The material to be vaporized is vaporized for a first time by the vaporization device in a first position and deposited on the intermediate carrier, which is arranged position-variably in spatial proximity to the vaporization apparatus. This coated intermediate carrier is subsequently brought into a second position which lies in spatial proximity to a substrate to be coated, and the vaporization material deposited on the intermediate carrier is vaporized for a second time in the second position and deposited on the substrate.
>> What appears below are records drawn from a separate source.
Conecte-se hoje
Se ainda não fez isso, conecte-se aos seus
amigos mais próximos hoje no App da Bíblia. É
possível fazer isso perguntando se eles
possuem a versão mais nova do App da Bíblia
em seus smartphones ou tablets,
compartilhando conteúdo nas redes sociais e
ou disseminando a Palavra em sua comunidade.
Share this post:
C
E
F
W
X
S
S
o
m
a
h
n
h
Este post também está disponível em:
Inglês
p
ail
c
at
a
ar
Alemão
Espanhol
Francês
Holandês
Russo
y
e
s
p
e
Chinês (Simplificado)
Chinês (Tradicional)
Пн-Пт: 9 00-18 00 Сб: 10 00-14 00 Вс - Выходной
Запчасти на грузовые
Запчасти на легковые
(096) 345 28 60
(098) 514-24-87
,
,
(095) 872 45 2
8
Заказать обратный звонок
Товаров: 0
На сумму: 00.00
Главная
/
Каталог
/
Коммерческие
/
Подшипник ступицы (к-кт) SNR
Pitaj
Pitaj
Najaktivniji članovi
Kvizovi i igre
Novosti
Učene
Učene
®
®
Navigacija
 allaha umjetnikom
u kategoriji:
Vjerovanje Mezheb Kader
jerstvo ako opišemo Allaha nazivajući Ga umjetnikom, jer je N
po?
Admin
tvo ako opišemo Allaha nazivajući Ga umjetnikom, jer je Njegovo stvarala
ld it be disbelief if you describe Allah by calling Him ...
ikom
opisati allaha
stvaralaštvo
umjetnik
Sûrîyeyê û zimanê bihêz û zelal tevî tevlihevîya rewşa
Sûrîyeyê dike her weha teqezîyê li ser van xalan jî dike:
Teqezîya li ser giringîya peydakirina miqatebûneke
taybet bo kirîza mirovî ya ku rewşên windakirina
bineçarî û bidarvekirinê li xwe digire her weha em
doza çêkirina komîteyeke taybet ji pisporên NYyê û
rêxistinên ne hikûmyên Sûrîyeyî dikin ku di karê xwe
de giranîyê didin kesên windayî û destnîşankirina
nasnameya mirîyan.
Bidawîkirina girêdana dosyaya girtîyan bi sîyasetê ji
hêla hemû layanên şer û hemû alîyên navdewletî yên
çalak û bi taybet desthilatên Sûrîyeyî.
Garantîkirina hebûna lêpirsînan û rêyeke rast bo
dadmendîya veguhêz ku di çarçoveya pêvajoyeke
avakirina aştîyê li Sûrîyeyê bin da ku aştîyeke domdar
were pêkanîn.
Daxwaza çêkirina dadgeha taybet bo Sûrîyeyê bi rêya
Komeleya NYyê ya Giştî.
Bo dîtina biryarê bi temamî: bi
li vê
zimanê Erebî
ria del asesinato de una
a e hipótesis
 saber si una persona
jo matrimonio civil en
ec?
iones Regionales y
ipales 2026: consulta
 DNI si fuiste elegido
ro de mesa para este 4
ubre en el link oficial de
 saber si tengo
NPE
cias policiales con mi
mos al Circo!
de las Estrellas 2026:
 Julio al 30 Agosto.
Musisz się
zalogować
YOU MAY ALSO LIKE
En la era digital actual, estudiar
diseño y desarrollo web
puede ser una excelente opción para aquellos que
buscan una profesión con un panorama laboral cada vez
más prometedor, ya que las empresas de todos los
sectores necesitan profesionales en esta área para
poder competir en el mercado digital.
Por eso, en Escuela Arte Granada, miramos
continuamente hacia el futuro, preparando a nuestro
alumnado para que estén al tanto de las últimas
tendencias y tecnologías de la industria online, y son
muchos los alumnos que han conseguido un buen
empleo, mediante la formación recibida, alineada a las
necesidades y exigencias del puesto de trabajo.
The intermediate carrier is in this case used for receiving the vaporized material and for deposition on the substrate to be coated. By using the intermediate carrier, it is possible to achieve greater yields in the range of 90% or more owing to the shorter separation. In contrast to known line sources, the high yields can even be achieved for narrow substrates and a plurality of simultaneously vaporized materials.
As intermediate carriers, German Patent Application No. 10 2009 007 587.9 indicates endless bands, for example steel bands, as well as circular disk-shaped intermediate carriers.
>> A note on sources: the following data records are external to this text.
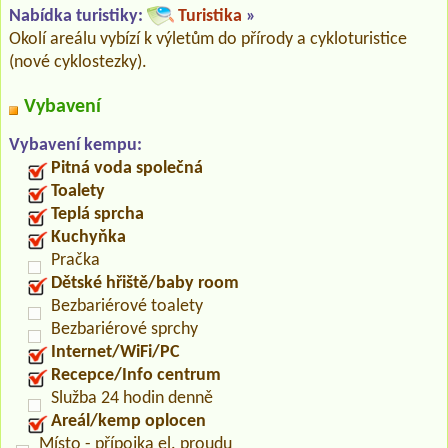
Nabídka turistiky:
Turistika
»
Okolí areálu vybízí k výletům do přírody a cykloturistice
(nové cyklostezky).
Vybavení
Vybavení kempu:
Pitná voda společná
Toalety
Teplá sprcha
Kuchyňka
Pračka
Dětské hřiště/baby room
Bezbariérové toalety
Bezbariérové sprchy
Internet/WiFi/PC
Recepce/Info centrum
Služba 24 hodin denně
Areál/kemp oplocen
Místo - přípojka el. proudu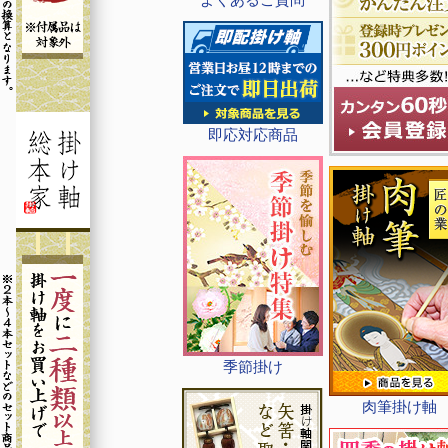
即応対応商品
季節掛け
肉筆掛け軸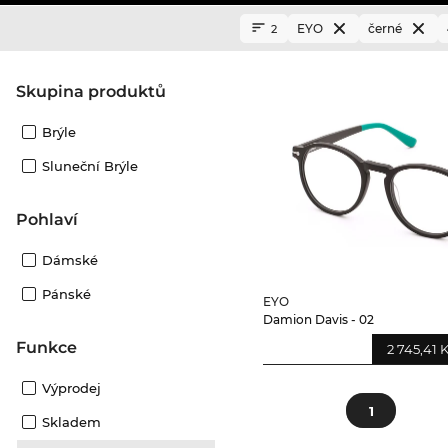
EYO
černé
2
Skupina produktů
Brýle
Sluneční Brýle
Pohlaví
Dámské
Pánské
EYO
Damion Davis - 02
Funkce
2 745,41 
Výprodej
1
Skladem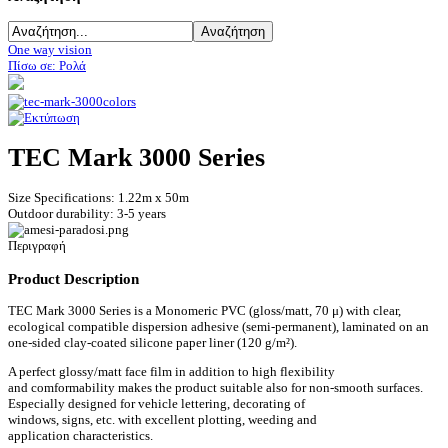
One way vision
Πίσω σε: Ρολά
TEC Mark 3000 Series
Size Specifications: 1.22m x 50m
Outdoor durability: 3-5 years
Περιγραφή
Product Description
TEC Mark 3000 Series is a Monomeric PVC (gloss/matt, 70 μ) with clear,
ecological compatible dispersion adhesive (semi-permanent), laminated on an
one-sided clay-coated silicone paper liner (120 g/m²).
A perfect glossy/matt face film in addition to high flexibility
and comformability makes the product suitable also for non-smooth surfaces.
Especially designed for vehicle lettering, decorating of
windows, signs, etc. with excellent plotting, weeding and
application characteristics.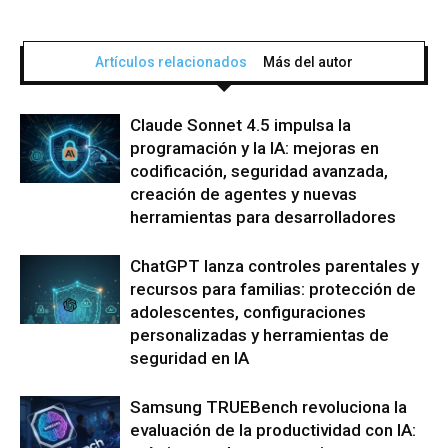
Artículos relacionados
Más del autor
Claude Sonnet 4.5 impulsa la
programación y la IA: mejoras en
codificación, seguridad avanzada,
creación de agentes y nuevas
herramientas para desarrolladores
ChatGPT lanza controles parentales y
recursos para familias: protección de
adolescentes, configuraciones
personalizadas y herramientas de
seguridad en IA
Samsung TRUEBench revoluciona la
evaluación de la productividad con IA: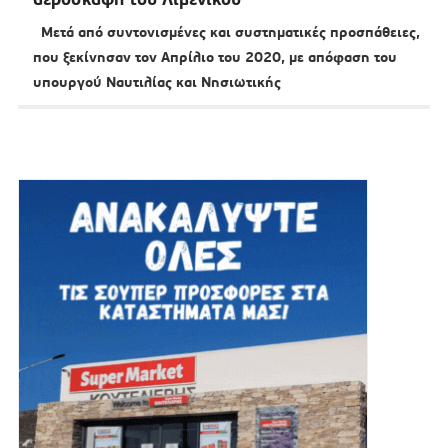
Μετά από συντονισμένες και συστηματικές προσπάθειες,
που ξεκίνησαν τον Απρίλιο του 2020, με απόφαση του
υπουργού Ναυτιλίας και Νησιωτικής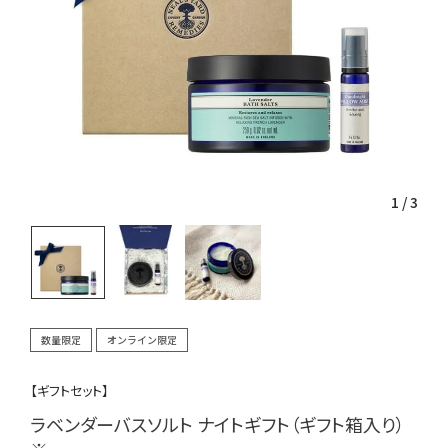
1
/
3
数量限定
オンライン限定
【ギフトセット】
ラベンダーバスソルト ナイトギフト（ギフト箱入り）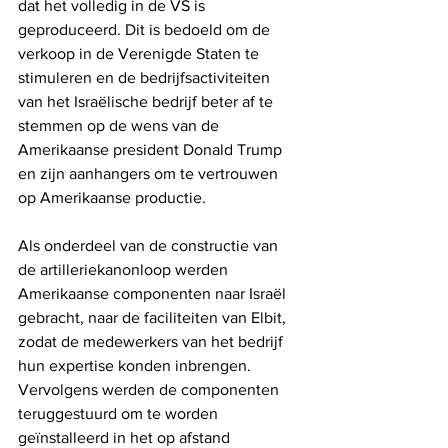
dat het volledig in de VS is 
geproduceerd. Dit is bedoeld om de 
verkoop in de Verenigde Staten te 
stimuleren en de bedrijfsactiviteiten 
van het Israëlische bedrijf beter af te 
stemmen op de wens van de 
Amerikaanse president Donald Trump 
en zijn aanhangers om te vertrouwen 
op Amerikaanse productie.
Als onderdeel van de constructie van 
de artilleriekanonloop werden 
Amerikaanse componenten naar Israël 
gebracht, naar de faciliteiten van Elbit, 
zodat de medewerkers van het bedrijf 
hun expertise konden inbrengen. 
Vervolgens werden de componenten 
teruggestuurd om te worden 
geïnstalleerd in het op afstand 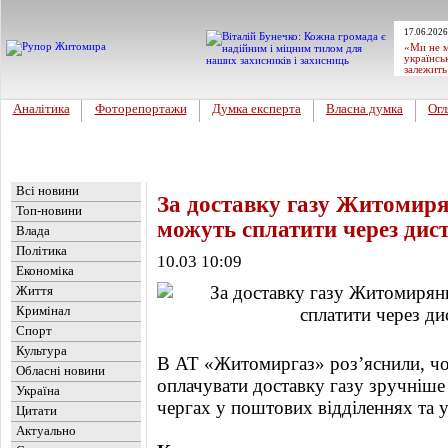
17.06.2026
«Ми не м
українсь
залежить
Аналітика
Фоторепортажи
Думка експерта
Власна думка
Огл
Головна
Новини
»
Бізнес
Всі новини
За доставку газу Житомиря
Топ-новини
можуть сплатити через дист
Влада
Політика
10.03 10:09
Економіка
Життя
Кримінал
Спорт
Культура
В АТ «Житомиргаз» роз’яснили, 
Обласні новини
оплачувати доставку газу зручніше 
Україна
чергах у поштових відділеннях та у
Цитати
Актуально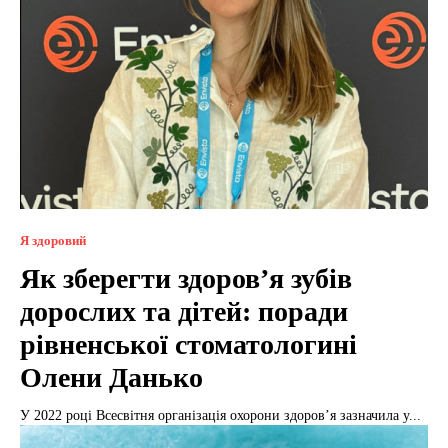
Я здоровий
Як зберегти здоров’я зубів
дорослих та дітей: поради
рівненської стоматологині
Олени Данько
У 2022 році Всесвітня організація охорони здоров’я зазначила у...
However, it has been found that endless bands made of steel cannot be produced in a form suitable for use as intermediate carriers. This is primarily because chemically inert steel bands, which are not meant to enter into a reaction with any of the organic materials deposited, are too brittle and therefore appear unsuitable for production as a steel band. Furthermore, it has been found that circular disk-shaped intermediate carriers for use in continuous coating systems with a diameter of more than 1 m cannot be produced with the required accuracy, or if so only with high outlay.
It is therefore an object of the present invention to provide a method and a device which make it possible to coat substrates with materials to be vaporized, in particular organic materials, with high yields.
It is a further object of the present invention to provide a method and a device which permit simultaneous coating of a substrate with materials to be vaporized, while ensuring a reproducible stoichiometry, which is constant inside the deposited layer, of the individual constituents throughout the coating process.
These objects are achieved by a method and a device according to the independent claims. Advantageous configurations of the invention are specified in the other claims.